Les deux alliés ont réaffirmé que le Conseil de sécurité de l'ONU a critiqué le lancement de missiles balistiques nord-coréens, qui a violé quatre résolutions du conseil, demandant à Pyongyang de ne pas mener d'autres provocations qui violent les obligations et promesses internationales.

Ils ont appelé la RPDC à arrêter de mener "d'autres actions menaçantes", expliquant que les deux pays coopéreront avec la communauté internationale pour garantir une application complète et transparente de toutes les résolutions du Conseil de sécurité liées à la RPDC.

M. Obama et Mme Park ont accepté de reconsidérer le moment où le contrôle opérationnel de temps de guerre des forces alliées sera transféré du Commandement coréen des forces américaines à la Corée du Sud, invoquant un changement dans l'environnement sécuritaire de la région causé par les menaces nucléaires et de missiles de la part de la RPDC.

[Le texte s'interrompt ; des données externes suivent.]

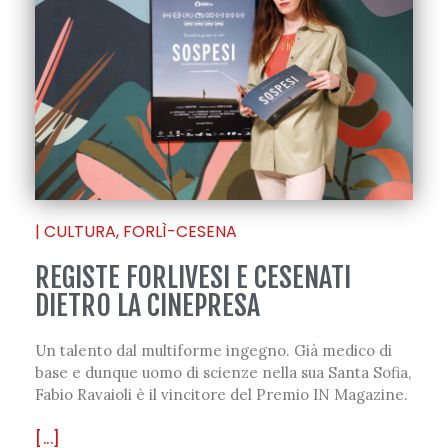
|
CULTURA
,
FORLÌ-CESENA
REGISTE FORLIVESI E CESENATI
DIETRO LA CINEPRESA
Un talento dal multiforme ingegno. Già medico di
base e dunque uomo di scienze nella sua Santa Sofia,
Fabio Ravaioli è il vincitore del Premio IN Magazine.
[...]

Le commandement de temps de guerre des forces combinées devait être transféré à la Corée du Sud en 2007, mais a été reporté à deux reprises à décembre 2015. Séoul a demandé à Washington de reporter le transfert suite au troisième essai nucléaire de Pyongyang en février 2013.

M. Obama a également présenté ses condoléances pour les victimes du naufrage du ferry sud-coréen. Plus de 300 personnes sont décédées ou ont disparu dans cet accident. M. Obama est arrivé le 25 avril vendredi après-midi en Corée du Sud dans le cadre de sa tournée dans quatre pays asiatiques, après un séjour de trois jours au Japon. Il se rendra ensuite en Malaisie et aux Philippines.